### Instructions for the task
How many lines in the records below contain the word "environment"? Reply with the number alone.

[Dataset entries]
------------------------------------------------------------------------

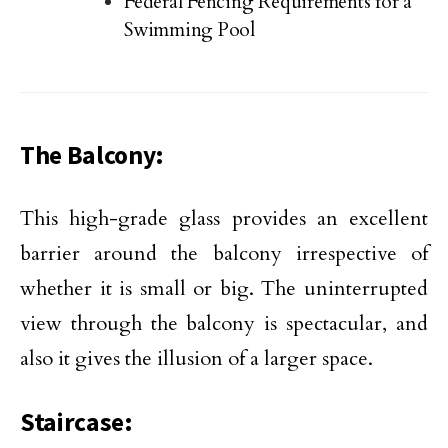
Federal Fencing Requirements for a
Swimming Pool
The Balcony:
This high-grade glass provides an excellent
barrier around the balcony irrespective of
whether it is small or big. The uninterrupted
view through the balcony is spectacular, and
also it gives the illusion of a larger space.
Staircase:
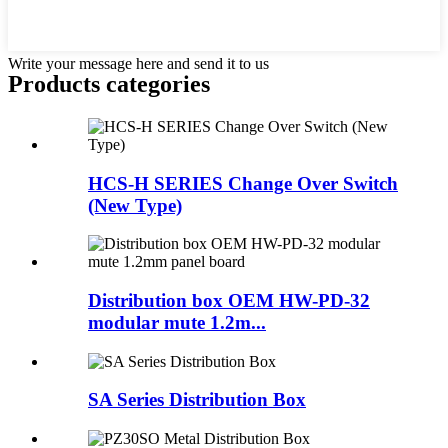
Write your message here and send it to us
Products categories
HCS-H SERIES Change Over Switch
(New Type)
Distribution box OEM HW-PD-32
modular mute 1.2m...
SA Series Distribution Box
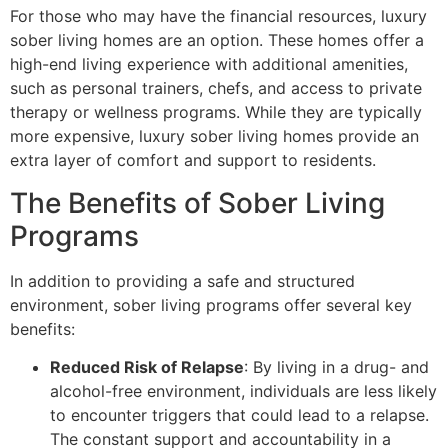
For those who may have the financial resources, luxury
sober living homes are an option. These homes offer a
high-end living experience with additional amenities,
such as personal trainers, chefs, and access to private
therapy or wellness programs. While they are typically
more expensive, luxury sober living homes provide an
extra layer of comfort and support to residents.
The Benefits of Sober Living
Programs
In addition to providing a safe and structured
environment, sober living programs offer several key
benefits:
Reduced Risk of Relapse
: By living in a drug- and
alcohol-free environment, individuals are less likely
to encounter triggers that could lead to a relapse.
The constant support and accountability in a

------------------------------------------------------------------------

### Exercise result
2